Weather Floods, dust storms, bushfire: Welcome to January
Updated:

Floods, dust storms, bushfire: Welcome to January

Bushfires
Getty
Share
Twitter Facebook Reddit Pinterest Email

· Catastrophic fire ratings for parts of SA, WA
· Hot weather puts much of SA on bushfire alert
· Clean up begins after Cyclone Christine hits WA

While the eastern states of Australia enjoy a mild start to the year, parts of central and west Australia are bracing for the nation’s highest ever recorded temperature, dust storms and potentially catastrophic bushfires.

After a muggy start to the new year, Melbourne’s skies opened late on New Year’s Day and Sydney recorded a blustery but warm start to the year. But it was a much less comfortable story in other parts of the nation.

Meteorologists were waiting to see if Alice Springs would break its hottest ever January temperature this week. All eyes were on the 1960 January record temperature which, at 45.2C, was under threat.

The thermometer had not strayed below a daily maximum of 43 degrees Celsius since Monday. Jervois Cattle Station, north-east of Alice Springs, recorded a maximum of 44.8C.
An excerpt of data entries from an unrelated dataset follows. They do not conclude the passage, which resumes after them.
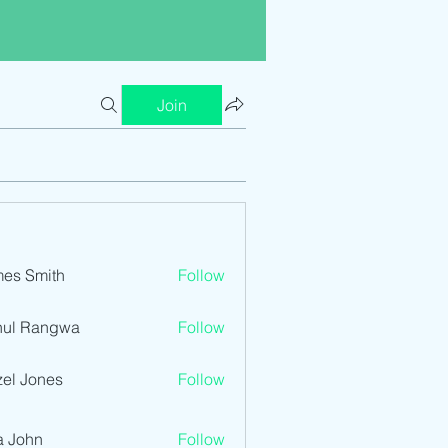
Join
es Smith
Follow
hul Rangwa
Follow
el Jones
Follow
a John
Follow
Challenging conditions for SA

Extreme heat was also expected in parts of outback South Australia, with temperatures expected to come close to the highest official maximum recorded in Australia. That benchmark was set at Oodnadatta on January 2, 1960, when the mercury climbed to a scorching 50.7 degrees Celsius. Temperatures there on Wednesday and Thursday were forecast to reach 49 degrees.

Meanwhile, South Australia was facing the dual threats of bushfire and cyclone.
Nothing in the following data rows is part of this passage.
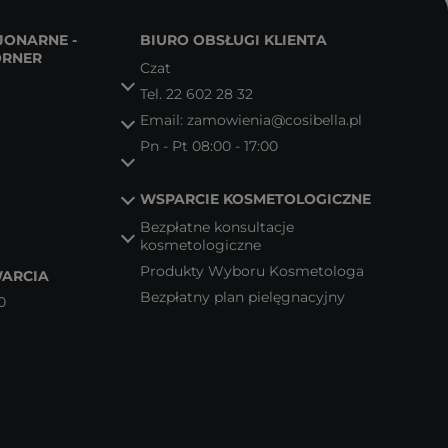
JONARNE -
BIURO OBSŁUGI KLIENTA
ORNER
Czat
Tel.
22 602 28 32
Email:
zamowienia@cosibella.pl
Pn - Pt 08:00 - 17:00
WSPARCIE KOSMETOLOGICZNE
Bezpłatne konsultacje
kosmetologiczne
Produkty Wyboru Kosmetologa
ARCIA
Bezpłatny plan pielęgnacyjny
0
The northern parts of the state were braced for Ex-Tropical Cyclone Christine which was expected to bring gale force winds and dust storms.

The Bureau of Meteorology said Christine would reach the state’s western border on Thursday morning and slowly weaken as it moved into New South Wales on Friday.

The bureau’s acting regional director, John Nairn, said it was very rare for former tropical cyclones to pass across South Australia.

“The last tropical cyclone I saw come through South Australia was Tropical Cyclone Vance [in 1999] and that dropped through and went straight through the head of the Bight and out to sea,” he said.

“Very significant gales [were] brought with it but it didn’t track across land so that’s certainly brought us more concern this time. We’re forecasting a dust storm to come through with that so we anticipate some reduced visibility conditions.”

WA, SA bracing for ‘catastrophic’ fire threat

Compounding the concerns for residents and emergency services workers, ‘catastrophic’ fire ratings were also in place for parts of South Australia and Western Australia.

In South Australia, total fire bans were declared for 13 districts and four of them had been given a catastrophic fire danger rating.

The CFS said that in areas with catastrophic fire danger ratings even well prepared, well constructed and defended homes may not be safe during a fire.

WA flood threat

As the threat from ex-Tropical Cyclone Christine moved east, flood warnings were issued by the Bureau of Meteorology for two rivers in Pilbara and a flood watch alert for the Goldfields area.

The Bureau also issued a severe weather warning for a large part of the state’s southeast on Wednesday. Flash floods and winds of up to 100km/h were expected as the storm moves southeast across the state.

Farmers and others living in the Goldfields have been warned to prepare for flooding after up to 100mm of rain fell in the 24 hours to 9am (WST) on Wednesday.

The Department of Fire and Emergency Services says people living in an area bordered by Eucla, Balgair, Leinster, Wiluna, Carnegie and Giles should prepare for dangerous conditions throughout the day.

The clean-up has begun in areas close to the point Christine made landfall in the state’s northwest at midnight on Monday.

Roebourne councillor Robin Vandenberg said locals were used to cyclones and knew how to get back up and running quickly.

“We got the power back around 5.30pm yesterday afternoon,” he said. “Driving around last night the areas around here all seemed to be back on.

“It’s a beautiful day here today, everything is getting back to normal.”